Chuck Norris was going to spend a relaxing day watching television when one of those commercials for Trix cereal came on. Angered by what he saw, Chuck Norris spent the rest of his, what was supposed to be a relaxing day, punching every child he came across. He would then shout at them, “Trix are for Chuck Norris.”
Chuck Norris does not hunt because the word hunting infers the probability of failure. Chuck Norris goes killing.
Chuck Norris has already been to Mars; that's why there are no signs of life there.
Chuck Norris has a word for a person he puts into a coma; that word is "lucky".
When the Boogeyman goes to sleep every night he checks his closet for Chuck Norris.
Chuck Norris can touch MC Hammer.
A blind man once stepped on Chuck Norris' shoe. Chuck replied, "Don't you know who I am? I'm Chuck Norris!" The mere mention of his name cured this man blindness. Sadly the first, last, and only thing this man ever saw, was a fatal roundhouse delivered by Chuck Norris.
As a teen Chuck Norris had sex with every nun in a convent tucked away in the hills of Tuscany. Nine months later the nuns gave birth to the 1972 Miami Dolphins, the only undefeated and untied team in professional football history.

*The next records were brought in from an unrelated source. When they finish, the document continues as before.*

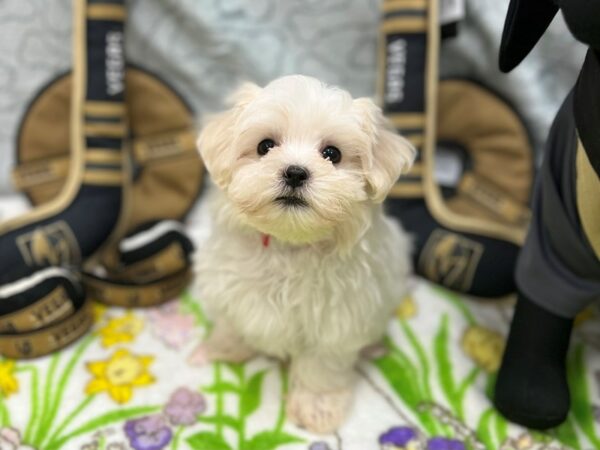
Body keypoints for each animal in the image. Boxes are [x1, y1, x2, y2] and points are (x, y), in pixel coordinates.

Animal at [191, 75, 412, 434]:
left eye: (332, 154)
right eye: (265, 146)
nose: (295, 172)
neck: (289, 244)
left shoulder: (337, 320)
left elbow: (321, 367)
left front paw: (316, 408)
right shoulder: (229, 287)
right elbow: (230, 324)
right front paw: (222, 350)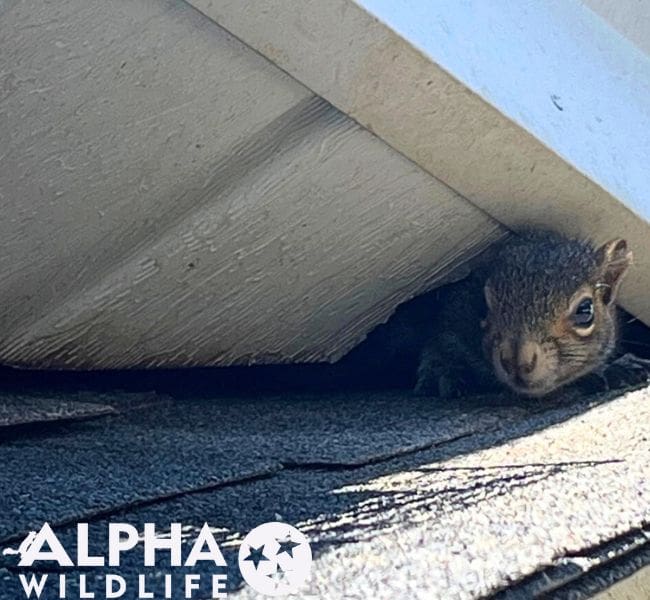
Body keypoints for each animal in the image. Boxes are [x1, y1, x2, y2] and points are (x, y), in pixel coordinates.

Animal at [412, 229, 637, 398]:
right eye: (480, 304)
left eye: (585, 310)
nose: (517, 360)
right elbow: (439, 343)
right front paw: (442, 372)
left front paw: (613, 370)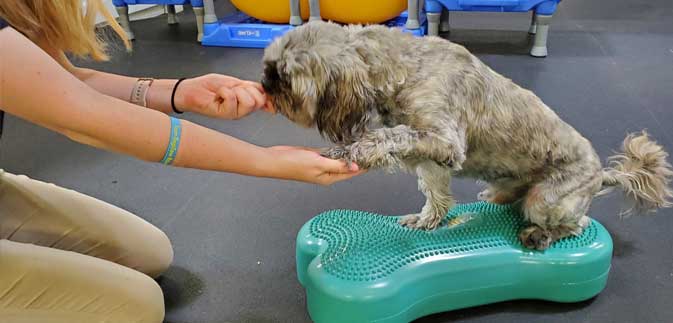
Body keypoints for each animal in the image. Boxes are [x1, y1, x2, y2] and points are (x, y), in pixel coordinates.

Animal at [258, 21, 672, 251]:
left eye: (285, 78)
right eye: (268, 68)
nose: (264, 85)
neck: (404, 67)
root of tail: (603, 174)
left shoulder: (442, 140)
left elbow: (389, 137)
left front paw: (356, 150)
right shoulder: (431, 157)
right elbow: (435, 192)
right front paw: (428, 220)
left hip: (547, 199)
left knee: (576, 224)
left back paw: (541, 235)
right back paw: (500, 195)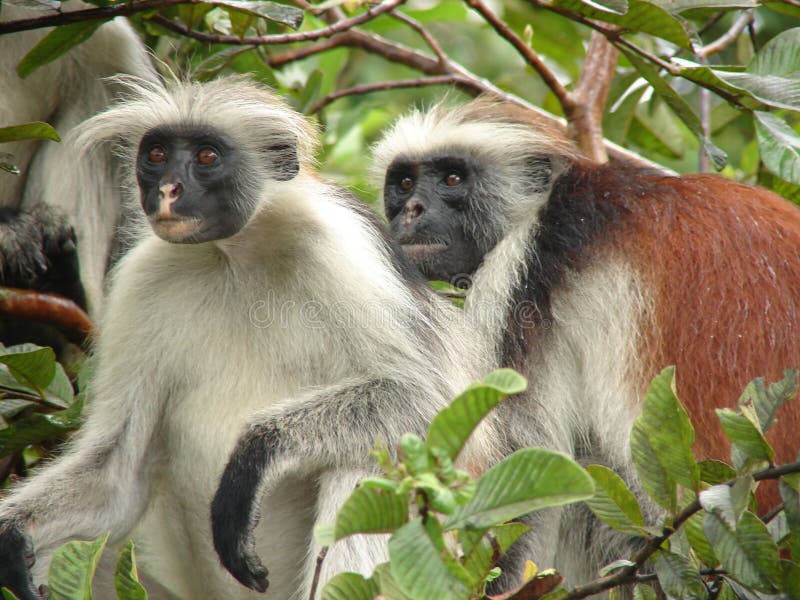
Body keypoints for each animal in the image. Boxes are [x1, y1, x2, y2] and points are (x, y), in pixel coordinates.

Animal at [0, 78, 494, 600]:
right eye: (156, 154)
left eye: (207, 156)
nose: (167, 190)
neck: (235, 256)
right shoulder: (142, 278)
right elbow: (117, 475)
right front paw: (12, 535)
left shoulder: (339, 244)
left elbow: (430, 398)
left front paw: (252, 459)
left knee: (370, 458)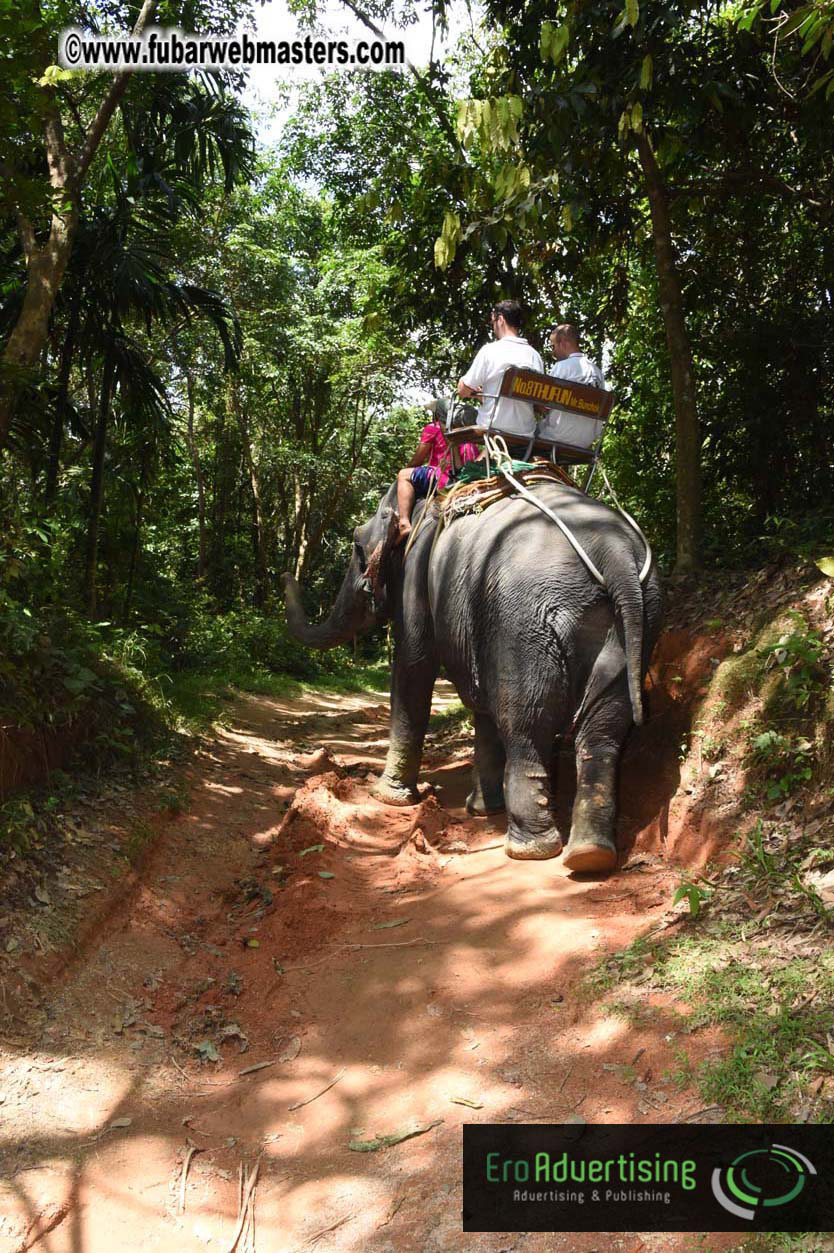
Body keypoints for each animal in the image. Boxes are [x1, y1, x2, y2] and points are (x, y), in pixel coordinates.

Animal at [283, 476, 662, 874]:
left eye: (357, 545)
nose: (284, 574)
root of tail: (614, 552)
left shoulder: (417, 578)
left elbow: (414, 667)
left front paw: (387, 797)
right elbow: (480, 702)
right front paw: (481, 809)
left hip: (524, 623)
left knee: (526, 724)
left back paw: (530, 849)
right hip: (635, 626)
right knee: (602, 730)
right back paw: (590, 855)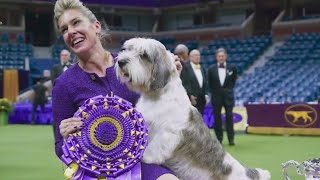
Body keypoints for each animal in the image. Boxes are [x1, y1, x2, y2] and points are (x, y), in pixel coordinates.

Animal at [115, 37, 270, 179]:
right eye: (126, 49)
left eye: (144, 55)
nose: (120, 61)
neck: (156, 97)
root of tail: (246, 172)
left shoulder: (168, 133)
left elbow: (154, 147)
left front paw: (144, 156)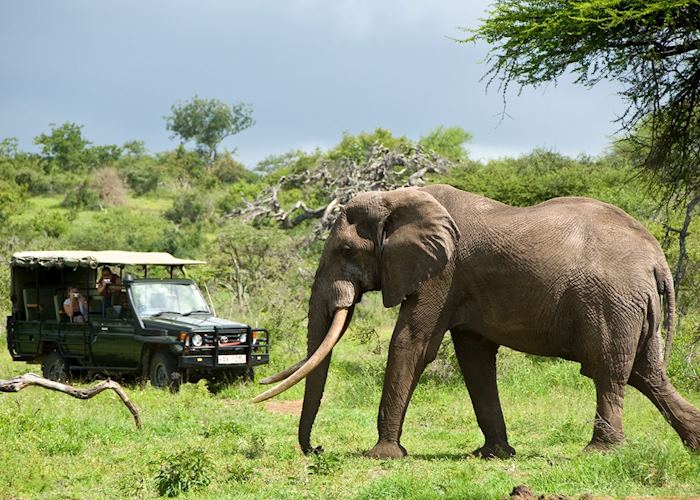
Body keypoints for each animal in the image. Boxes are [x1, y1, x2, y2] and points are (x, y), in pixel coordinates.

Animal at [256, 183, 700, 458]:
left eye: (346, 251)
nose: (317, 449)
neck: (396, 198)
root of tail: (656, 256)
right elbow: (474, 359)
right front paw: (494, 455)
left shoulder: (443, 273)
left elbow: (411, 343)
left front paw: (381, 455)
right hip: (634, 307)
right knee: (647, 374)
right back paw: (693, 444)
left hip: (612, 304)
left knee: (608, 371)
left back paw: (598, 452)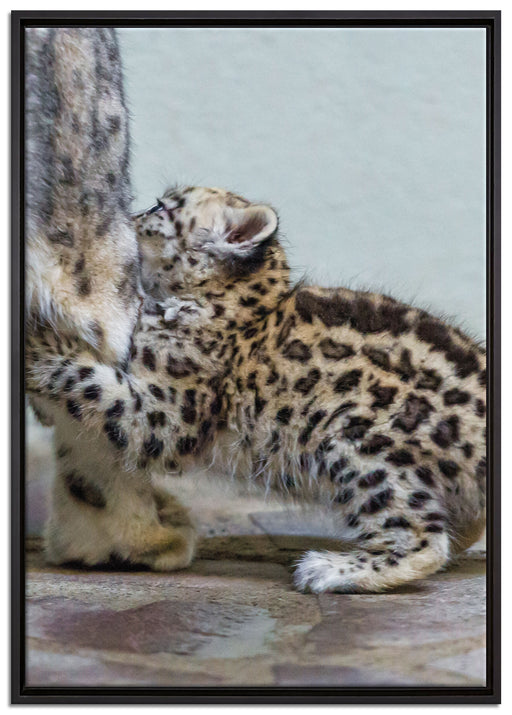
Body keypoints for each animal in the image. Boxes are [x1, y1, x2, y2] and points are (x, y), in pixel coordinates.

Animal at [26, 185, 487, 593]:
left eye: (161, 206)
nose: (128, 219)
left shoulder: (167, 414)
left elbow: (93, 384)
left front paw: (41, 346)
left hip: (357, 443)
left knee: (422, 538)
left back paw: (329, 570)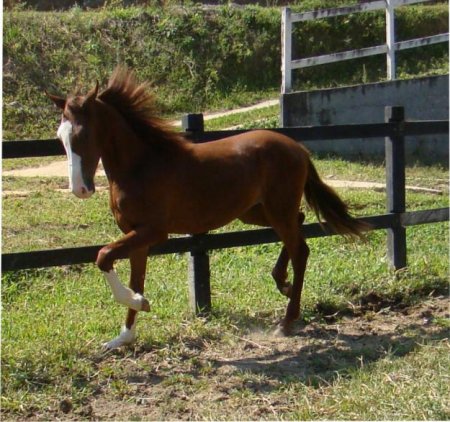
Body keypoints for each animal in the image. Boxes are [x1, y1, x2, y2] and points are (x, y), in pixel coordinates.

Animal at [47, 66, 368, 350]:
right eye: (60, 138)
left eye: (83, 135)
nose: (80, 189)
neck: (141, 166)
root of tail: (297, 147)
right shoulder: (136, 236)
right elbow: (135, 278)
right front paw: (124, 336)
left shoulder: (153, 232)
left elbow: (103, 256)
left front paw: (140, 303)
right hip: (256, 212)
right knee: (299, 224)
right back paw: (283, 283)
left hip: (276, 209)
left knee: (301, 249)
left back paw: (287, 320)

A Handicap parking sign does not signify that this spot is for handicapped people. It is actually in fact a warning, that the spot belongs to Chuck Norris and that you will be handicapped if you park there.
The sun doesn't actually rise or set. Chuck Norris simply claps twice.
Achilles was supposedly the greatest warrior of all time, but he died because of his weak spot, the Achilles tendon. There is no Chuck Norris tendon. You do the math.
Chuck Norris cloned himself just to see if he could kick his own ass. The result was the second ice age.
Rather than "good intentions," Chuck Norris paved the road to Hell with the mangled corpses of the Viet Cong.